• About this exercise: Every entry is to be copied exactly as written, and the pictures are to be skipped.

(Collected data entries)
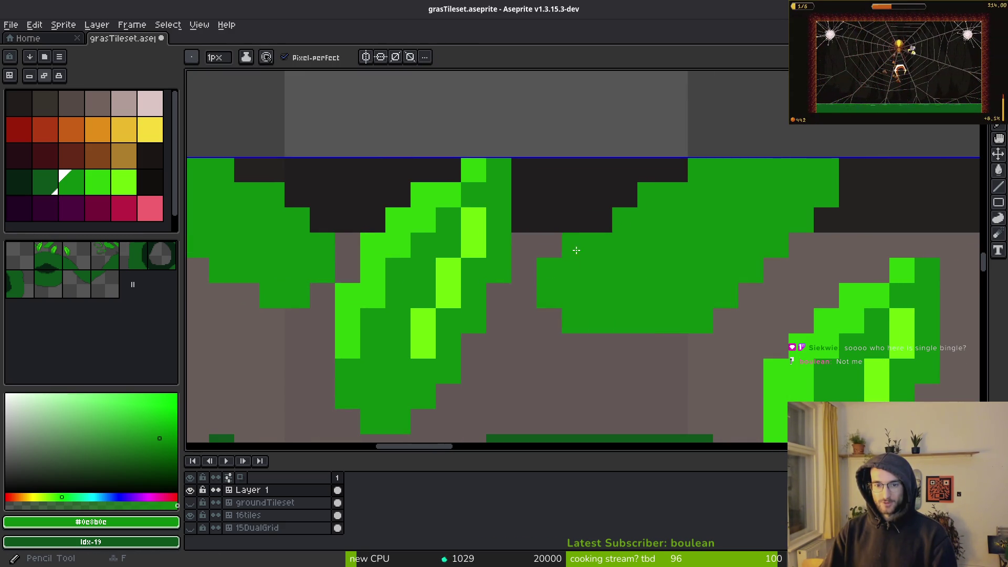
key("e")
left_click(700, 170)
Outline another leaf near the top edge and fill it with green.
scroll(693, 315, "down", 1)
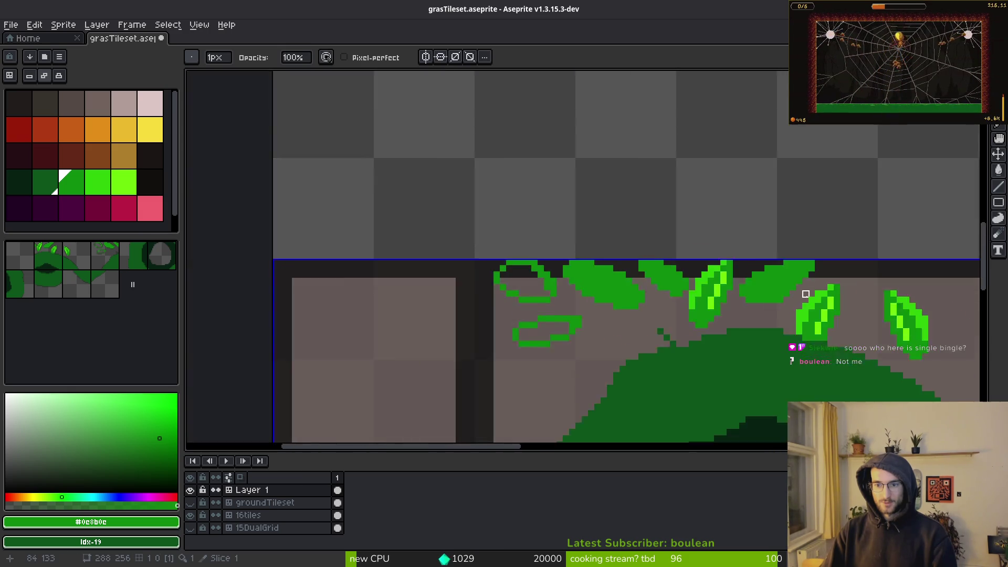
scroll(693, 318, "up", 1)
scroll(743, 343, "down", 1)
key("b")
scroll(693, 237, "up", 2)
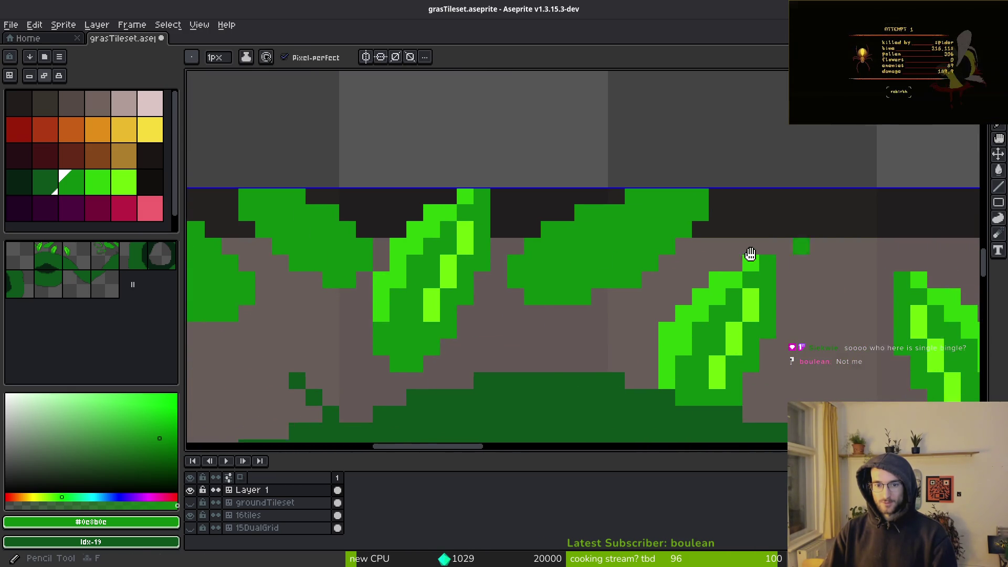
mouse_move(476, 214)
left_mouse_down()
mouse_move(645, 182)
mouse_move(798, 284)
mouse_move(525, 287)
mouse_move(725, 296)
left_mouse_up()
key("g")
left_click(653, 257)
Lasso the light-green leaf and shift it slightly into place.
scroll(653, 257, "down", 3)
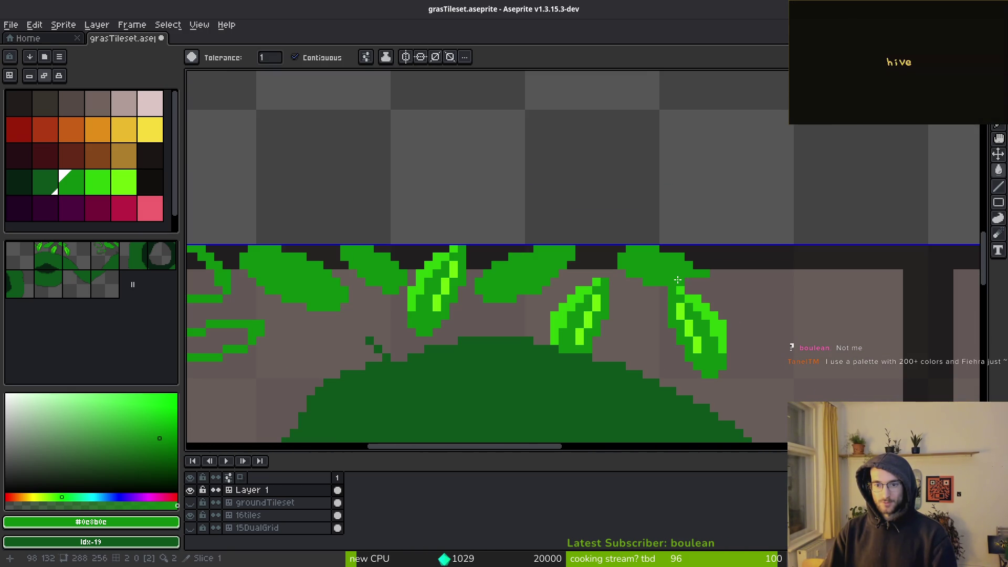
key("b")
scroll(644, 287, "up", 2)
scroll(644, 287, "down", 3)
key("q")
mouse_move(676, 135)
left_mouse_down()
mouse_move(439, 113)
mouse_move(675, 157)
left_mouse_up()
scroll(588, 293, "up", 3)
mouse_move(563, 342)
left_mouse_down()
mouse_move(589, 292)
mouse_move(570, 360)
left_mouse_up()
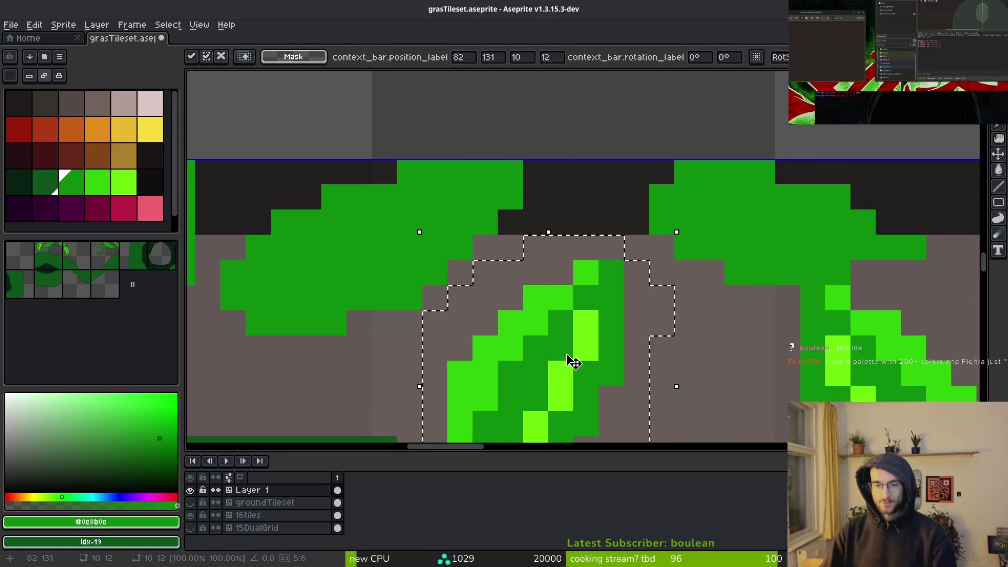
Deselect the leaf, magic-wand the outer ring, then try and undo a bright green fill.
key("ctrl+d")
scroll(608, 326, "down", 2)
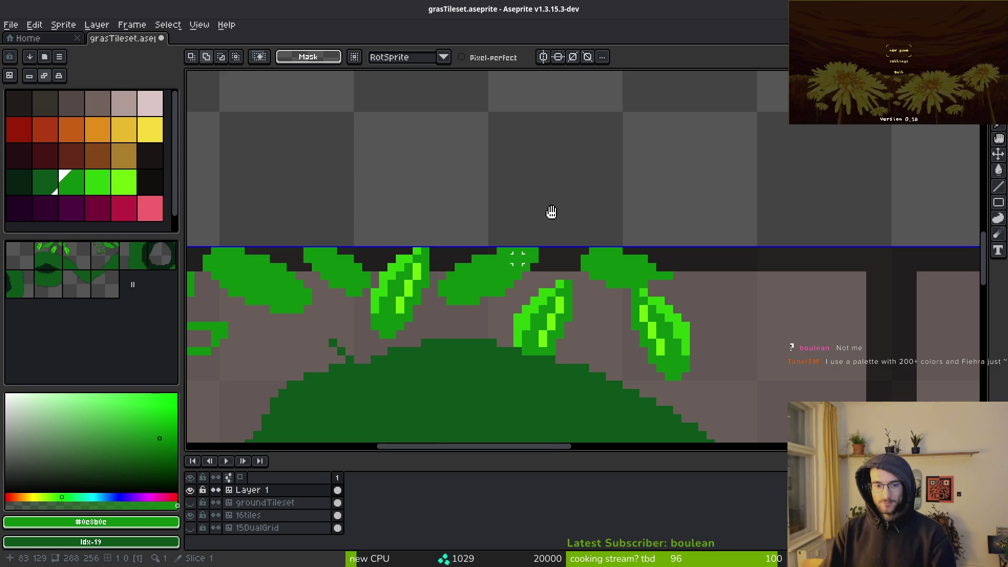
scroll(591, 258, "down", 2)
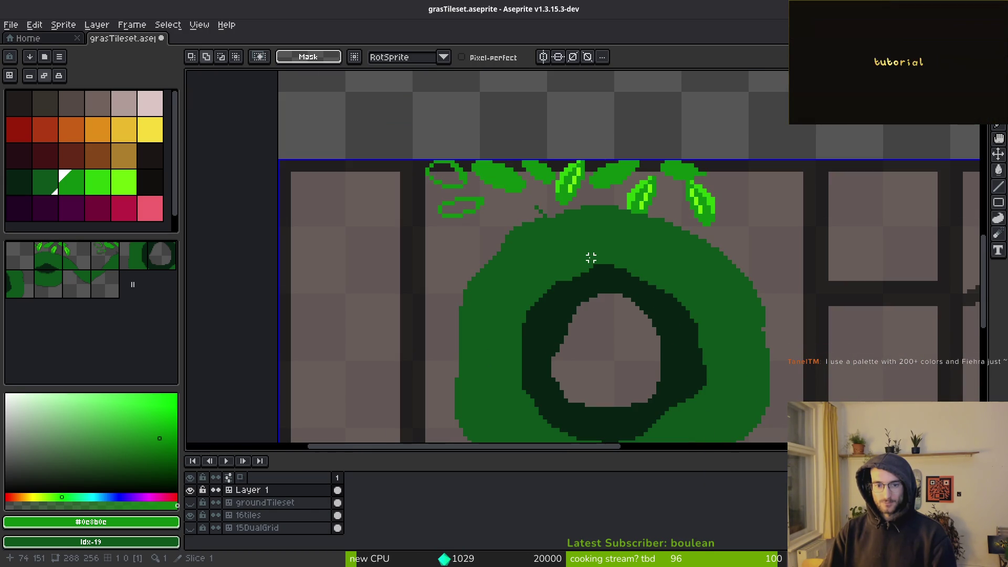
key("w")
left_click(586, 245)
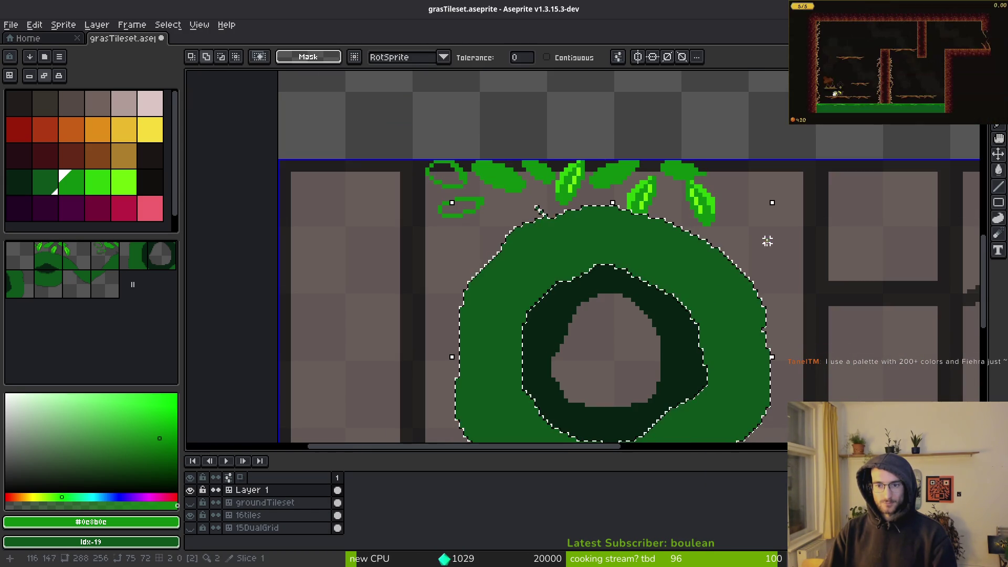
key("g")
key("ctrl+d")
left_click(733, 298)
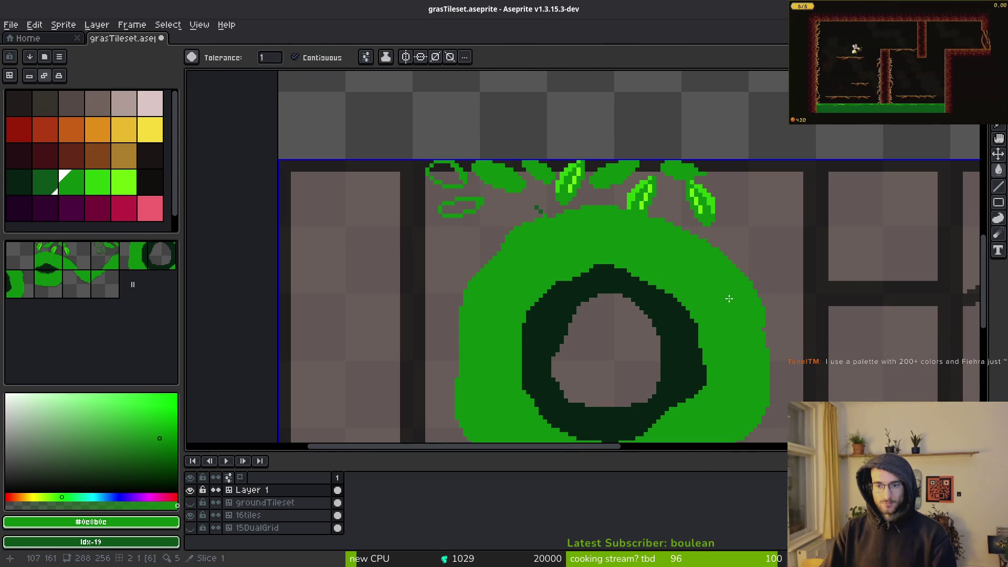
key("ctrl+z")
Eyedrop the ring's dark green #0d541b and switch to the 1px pencil.
left_click(729, 298, "alt")
scroll(729, 298, "down", 6)
scroll(698, 283, "up", 5)
scroll(714, 263, "down", 5)
scroll(693, 246, "up", 5)
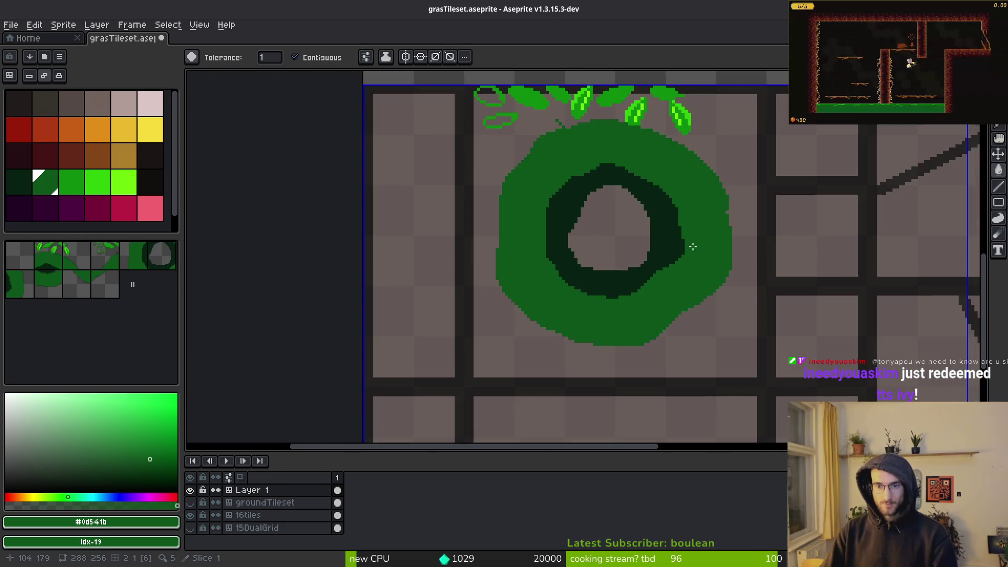
key("b")
scroll(541, 176, "up", 2)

• Solution to the exercise:
key("e")
left_click(700, 170)
Outline another leaf near the top edge and fill it with green.
scroll(693, 315, "down", 1)
scroll(693, 318, "up", 1)
scroll(743, 343, "down", 1)
key("b")
scroll(693, 237, "up", 2)
mouse_move(476, 214)
left_mouse_down()
mouse_move(645, 182)
mouse_move(798, 284)
mouse_move(525, 287)
mouse_move(725, 296)
left_mouse_up()
key("g")
left_click(653, 257)
Lasso the light-green leaf and shift it slightly into place.
scroll(653, 257, "down", 3)
key("b")
scroll(644, 287, "up", 2)
scroll(644, 287, "down", 3)
key("q")
mouse_move(676, 135)
left_mouse_down()
mouse_move(439, 113)
mouse_move(675, 157)
left_mouse_up()
scroll(588, 293, "up", 3)
mouse_move(563, 342)
left_mouse_down()
mouse_move(589, 292)
mouse_move(570, 360)
left_mouse_up()
Deselect the leaf, magic-wand the outer ring, then try and undo a bright green fill.
key("ctrl+d")
scroll(608, 326, "down", 2)
scroll(591, 258, "down", 2)
key("w")
left_click(586, 245)
key("g")
key("ctrl+d")
left_click(733, 298)
key("ctrl+z")
Eyedrop the ring's dark green #0d541b and switch to the 1px pencil.
left_click(729, 298, "alt")
scroll(729, 298, "down", 6)
scroll(698, 283, "up", 5)
scroll(714, 263, "down", 5)
scroll(693, 246, "up", 5)
key("b")
scroll(541, 176, "up", 2)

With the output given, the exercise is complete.